Dessa forma, a proposta está atrelada ao desenvolvimento da
Instituição, mas sempre mantendo esse diálogo com o local em que está
situada para que seja possível compreendê-la e, a partir disso, responder às
suas necessidades. Quando falamos em necessidades, podemos pensar em
necessidades de mercado, mas a proposta enfatiza, juntamente com a
preocupação em formar o profissional, a formação humana do indivíduo.
Assim, a instituição deve capacitar e formar profissionais aptos para o trabalho,
mas sem deixar de lado a formação ontológica, responsável pela propagação
21
de “princípios e valores que potencializam a ação humana em busca de
caminhos mais dignos de vida” (PACHECO, 20--, p. 11).
Então, podemos afirmar que nessa dupla missão de preparar para o
mercado de trabalho e para a vida consiste o papel do Ensino Médio Integrado
dos Institutos Federais.
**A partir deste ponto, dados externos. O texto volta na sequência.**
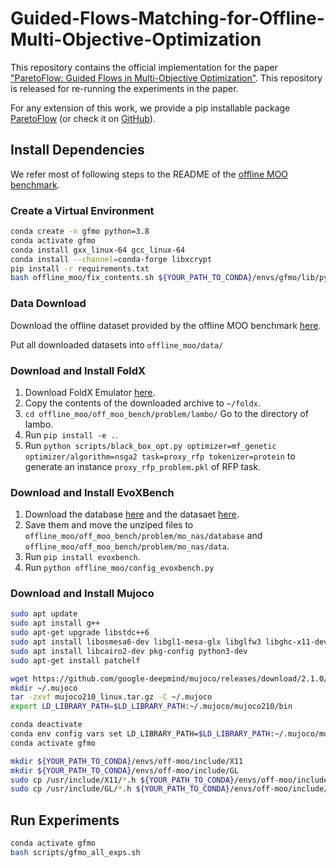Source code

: # Guided-Flows-Matching-for-Offline-Multi-Objective-Optimization

This repository contains the official implementation for the paper ["ParetoFlow: Guided Flows in Multi-Objective Optimization"](https://arxiv.org/abs/2412.03718). This repository is released for re-running the experiments in the paper.

For any extension of this work, we provide a pip installable package [ParetoFlow](https://pypi.org/project/paretoflow/) (or check it on [GitHub](https://github.com/StevenYuan666/ParetoFlow)).

## Install Dependencies

We refer most of following steps to the README of the [offline MOO benchmark](https://github.com/lamda-bbo/offline-moo?tab=readme-ov-file#evoxbench).

### Create a Virtual Environment
```bash
conda create -n gfmo python=3.8
conda activate gfmo
conda install gxx_linux-64 gcc_linux-64
conda install --channel=conda-forge libxcrypt
pip install -r requirements.txt
bash offline_moo/fix_contents.sh ${YOUR_PATH_TO_CONDA}/envs/gfmo/lib/python3.8/site-packages/sklearn/cross_decomposition/pls_.py "pinv2" "pinv"
```

### Data Download
Download the offline dataset provided by the offline MOO benchmark [here](https://drive.google.com/drive/folders/1SvU-p4Q5KAjPlHrDJ0VGiU2Te_v9g3rT).

Put all downloaded datasets into `offline_moo/data/`

### Download and Install FoldX
1. Download FoldX Emulator [here](https://foldxsuite.crg.eu/academic-license-info).
2. Copy the contents of the downloaded archive to `~/foldx`. 
3. `cd offline_moo/off_moo_bench/problem/lambo/` Go to the directory of lambo.
4. Run `pip install -e .`.
5. Run `python scripts/black_box_opt.py optimizer=mf_genetic optimizer/algorithm=nsga2 task=proxy_rfp tokenizer=protein` to generate an instance `proxy_rfp_problem.pkl` of RFP task.

### Download and Install EvoXBench
1. Download the database [here](https://drive.google.com/file/d/11bQ1paHEWHDnnTPtxs2OyVY_Re-38DiO/view) and the datasaet [here](https://drive.google.com/file/d/1r0iSCq1gLFs5xnmp1MDiqcqxNcY5q6Hp/view).
2. Save them and move the unziped files to `offline_moo/off_moo_bench/problem/mo_nas/database` and `offline_moo/off_moo_bench/problem/mo_nas/data`.
3. Run `pip install evoxbench`.
4. Run `python offline_moo/config_evoxbench.py`

### Download and Install Mujoco
```bash
sudo apt update
sudo apt install g++
sudo apt-get upgrade libstdc++6
sudo apt install libosmesa6-dev libgl1-mesa-glx libglfw3 libghc-x11-dev
sudo apt install libcairo2-dev pkg-config python3-dev
sudo apt-get install patchelf

wget https://github.com/google-deepmind/mujoco/releases/download/2.1.0/mujoco210-linux-x86_64.tar.gz -O mujoco210_linux.tar.gz
mkdir ~/.mujoco
tar -zxvf mujoco210_linux.tar.gz -C ~/.mujoco
export LD_LIBRARY_PATH=$LD_LIBRARY_PATH:~/.mujoco/mujoco210/bin

conda deactivate
conda env config vars set LD_LIBRARY_PATH=$LD_LIBRARY_PATH:~/.mujoco/mujoco210/bin:/usr/lib/nvidia
conda activate gfmo

mkdir ${YOUR_PATH_TO_CONDA}/envs/off-moo/include/X11
mkdir ${YOUR_PATH_TO_CONDA}/envs/off-moo/include/GL
sudo cp /usr/include/X11/*.h ${YOUR_PATH_TO_CONDA}/envs/off-moo/include/X11/
sudo cp /usr/include/GL/*.h ${YOUR_PATH_TO_CONDA}/envs/off-moo/include/GL 
```

## Run Experiments
```bash
conda activate gfmo
bash scripts/gfmo_all_exps.sh
```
Essa característica, porém, já havia sido instituída
desde a regulamentação do decreto nº 5.114, o qual define que a educação
técnica de nível médio deve ser desenvolvida de forma articulada com o Ensino
Médio nas instituições federais (BRASIL, 2004).
Os cursos nos quais os autores dos diários estavam matriculados são
classificados, conforme regimento federal, como cursos técnicos de nível médio
na forma integrada. Compreendemos, nesse sentido, que esses alunos
conviviam com essa dualidade e com o objetivo institucional de trabalhar a
formação humana juntamente com a formação profissional.
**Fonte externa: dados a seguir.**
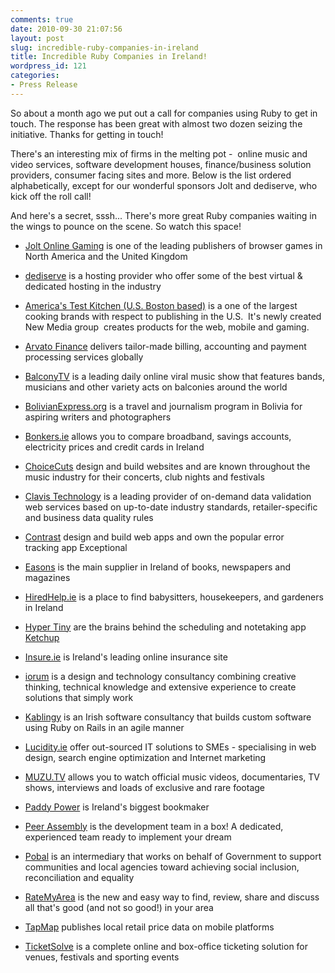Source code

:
 ```yaml
---
comments: true
date: 2010-09-30 21:07:56
layout: post
slug: incredible-ruby-companies-in-ireland
title: Incredible Ruby Companies in Ireland!
wordpress_id: 121
categories:
- Press Release
---
```


So about a month ago we put out a call for companies using Ruby to get in touch. The response has been great with almost two dozen seizing the initiative. Thanks for getting in touch!

There's an interesting mix of firms in the melting pot -  online music and video services, software development houses, finance/business solution providers, consumer facing sites and more. Below is the list ordered alphabetically, except for our wonderful sponsors Jolt and dediserve, who kick off the roll call!

And here's a secret, sssh... There's more great Ruby companies waiting in the wings to pounce on the scene. So watch this space!



	
  * [Jolt Online Gaming](http://joltonline.com/) is one of the leading publishers of browser games in North America and the United Kingdom

	
  * [dediserve](https://dediserve.com/) is a hosting provider who offer some of the best virtual & dedicated hosting in the industry

	
  * [America's Test Kitchen (U.S. Boston based)](http://www.americastestkitchen.com) is a one of the largest  cooking brands with respect to publishing in the U.S.  It's newly created New  Media group  creates products for the web, mobile and  gaming.

	
  * [Arvato Finance](http://www.arvatofinance.com/) delivers tailor-made billing, accounting and payment processing services globally

	
  * [BalconyTV](http://www.balconytv.com/) is a leading daily online viral music show that features bands, musicians and other variety acts on balconies around the world

	
  * [BolivianExpress.org](http://www.bolivianexpress.org/) is a travel and journalism program in Bolivia for aspiring writers and photographers

	
  * [Bonkers.ie](http://www.bonkers.ie/) allows you to compare broadband, savings accounts, electricity prices and credit cards in Ireland

	
  * [ChoiceCuts](http://www.workwithchoicecuts.com/) design and build websites and are known throughout the music industry for their concerts, club nights and festivals

	
  * [Clavis Technology](http://www.clavistechnology.com/) is a leading provider of on-demand data validation web services based on up-to-date industry standards, retailer-specific and business data quality rules

	
  * [Contrast](http://www.contrast.ie/) design and build web apps and own  the popular error tracking app Exceptional

	
  * [Easons](http://www.eason.ie/) is the main supplier in Ireland of books, newspapers and magazines

	
  * [HiredHelp.ie](http://hiredhelp.ie/) is a place to find babysitters, housekeepers, and gardeners in Ireland

	
  * [Hyper Tiny](http://www.hypertiny.ie/) are the brains behind the scheduling and notetaking app [Ketchup](http://www.useketchup.com/)

	
  * [Insure.ie](http://www.insure.ie/) is Ireland's leading online insurance site

	
  * [iorum](http://iorum.ie/) is a design and technology consultancy combining creative  thinking, technical knowledge and extensive experience to create  solutions that simply work

	
  * [Kablingy](http://kablingy.ie/) is an Irish software consultancy that builds custom software using Ruby on Rails in an agile  manner

	
  * [Lucidity.ie](http://www.lucidity.ie/) offer out-sourced IT solutions to SMEs - specialising in web design, search engine optimization and Internet marketing

	
  * [MUZU.TV](http://www.muzu.tv) allows you to watch official music videos, documentaries, TV shows, interviews and loads of exclusive and rare footage

	
  * [Paddy Power](http://www.paddypower.com) is Ireland's biggest bookmaker

	
  * [Peer Assembly](http://peerassembly.com/) is the development team in a box! A dedicated, experienced team ready to implement your dream

	
  * [Pobal](https://www.pobal.ie/) is an intermediary that works on behalf of Government to support communities and local agencies toward achieving social inclusion, reconciliation and equality

	
  * [RateMyArea](http://dublin.ratemyarea.com/) is the new and easy way to find, review, share and discuss all that's good (and not so good!) in your area

	
  * [TapMap](http://www.tapmap.com/) publishes local retail price data on mobile platforms

	
  * [TicketSolve](http://www.ticketsolve.com/) is a complete online and box-office ticketing solution for venues, festivals and sporting events


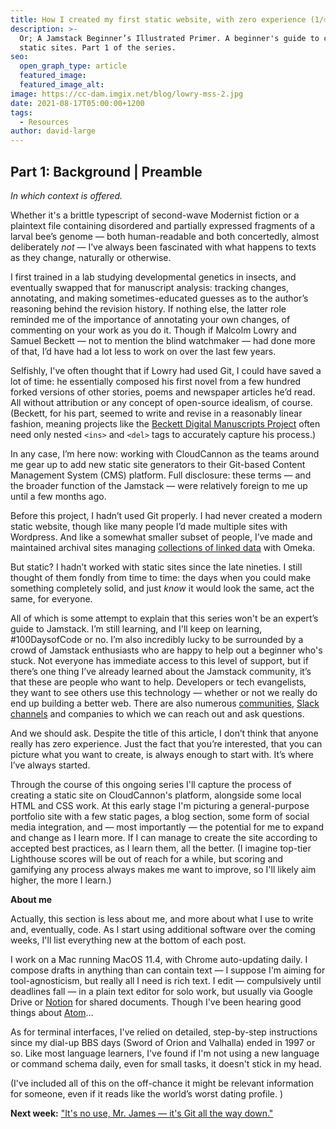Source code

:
 ```yaml
---
title: How I created my first static website, with zero experience (1/∞)
description: >-
  Or; A Jamstack Beginner’s Illustrated Primer. A beginner's guide to creating
  static sites. Part 1 of the series.
seo:
  open_graph_type: article
  featured_image:
  featured_image_alt:
image: https://cc-dam.imgix.net/blog/lowry-mss-2.jpg
date: 2021-08-17T05:00:00+1200
tags:
  - Resources
author: david-large
---
```

## Part **1: Background \| Preamble**

*In which context is offered.*

Whether it's a brittle typescript of second-wave Modernist fiction or a plaintext file containing disordered and partially expressed fragments of a larval bee’s genome — both human-readable and both concertedly, almost deliberately *not* — I’ve always been fascinated with what happens to texts as they change, naturally or otherwise.

I first trained in a lab studying developmental genetics in insects, and eventually swapped that for manuscript analysis: tracking changes, annotating, and making sometimes-educated guesses as to the author’s reasoning behind the revision history. If nothing else, the latter role reminded me of the importance of annotating your own changes, of commenting on your work as you do it. Though if Malcolm Lowry and Samuel Beckett — not to mention the blind watchmaker — had done more of that, I’d have had a lot less to work on over the last few years.

Selfishly, I've often thought that if Lowry had used Git, I could have saved a lot of time: he essentially composed his first novel from a few hundred forked versions of other stories, poems and newspaper articles he’d read. All without attribution or any concept of open-source idealism, of course. (Beckett, for his part, seemed to write and revise in a reasonably linear fashion, meaning projects like the [Beckett Digital Manuscripts Project](https://www.beckettarchive.org/) often need only nested `<ins>` and `<del>` tags to accurately capture his process.)

In any case, I’m here now: working with CloudCannon as the teams around me gear up to add new static site generators to their Git-based Content Management System (CMS) platform. Full disclosure: these terms — and the broader function of the Jamstack — were relatively foreign to me up until a few months ago.

Before this project, I hadn’t used Git properly. I had never created a modern static website, though like many people I’d made multiple sites with Wordpress. And like a somewhat smaller subset of people, I’ve made and maintained archival sites managing [collections of linked data](http://www.landfallarchive.org/omeka/) with Omeka.

But static? I hadn’t worked with static sites since the late nineties. I still thought of them fondly from time to time: the days when you could make something completely solid, and just *know* it would look the same, act the same, for everyone.

All of which is some attempt to explain that this series won't be an expert’s guide to Jamstack. I’m still learning, and I'll keep on learning, \#100DaysofCode or no. I’m also incredibly lucky to be surrounded by a crowd of Jamstack enthusiasts who are happy to help out a beginner who's stuck. Not everyone has immediate access to this level of support, but if there’s one thing I’ve already learned about the Jamstack community, it’s that these are people who want to help. Developers or tech evangelists, they want to see others use this technology — whether or not we really do end up building a better web. There are also numerous [communities](https://jamstack.org/community/), [Slack channels](https://www.tnd.dev/) and companies to which we can reach out and ask questions.

And we should ask. Despite the title of this article, I don’t think that anyone really has zero experience. Just the fact that you’re interested, that you can picture what you want to create, is always enough to start with. It’s where I’ve always started.

Through the course of this ongoing series I'll capture the process of creating a static site on CloudCannon's platform, alongside some local HTML and CSS work. At this early stage I'm picturing a general-purpose portfolio site with a few static pages, a blog section, some form of social media integration, and — most importantly — the potential for me to expand and change as I learn more. If I can manage to create the site according to accepted best practices, as I learn them, all the better. (I imagine top-tier Lighthouse scores will be out of reach for a while, but scoring and gamifying any process always makes me want to improve, so I'll likely aim higher, the more I learn.)

**About me**

Actually, this section is less about me, and more about what I use to write and, eventually, code. As I start using additional software over the coming weeks, I'll list everything new at the bottom of each post.

I work on a Mac running MacOS 11.4, with Chrome auto-updating daily. I compose drafts in anything than can contain text — I suppose I'm aiming for tool-agnosticism, but really all I need is rich text. I edit — compulsively until deadlines fall — in a plain text editor for solo work, but usually via Google Drive or [Notion](https://www.notion.so/) for shared documents. Though I've been hearing good things about [Atom](https://atom.io/)…

As for terminal interfaces, I've relied on detailed, step-by-step instructions since my dial-up BBS days (Sword of Orion and Valhalla) ended in 1997 or so. Like most language learners, I've found if I'm not using a new language or command schema daily, even for small tasks, it doesn't stick in my head.

(I've included all of this on the off-chance it might be relevant information for someone, even if it reads like the world’s worst dating profile. )

**Next week:** ["It's no use, Mr. James — it's Git all the way down."](https://cloudcannon.com/blog/on-git-with-zero-experience/)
Assim, a proposta organizadora desses cursos apresenta-se
numa matriz curricular integrada, constituída por uma base de conhecimentos científicos, tecnológicos e humanísticos de: Formação geral, que integra disciplinas das três áreas de conhecimento do Ensino Médio (Linguagens e Códigos e suas tecnologias, Ciências Humanas e suas tecnologias e Ciências da Natureza, Matemática e suas tecnologias), observando as especificidades de um currículo integrado com a educação profissional [...]. (IFRN, 2009, p. 9).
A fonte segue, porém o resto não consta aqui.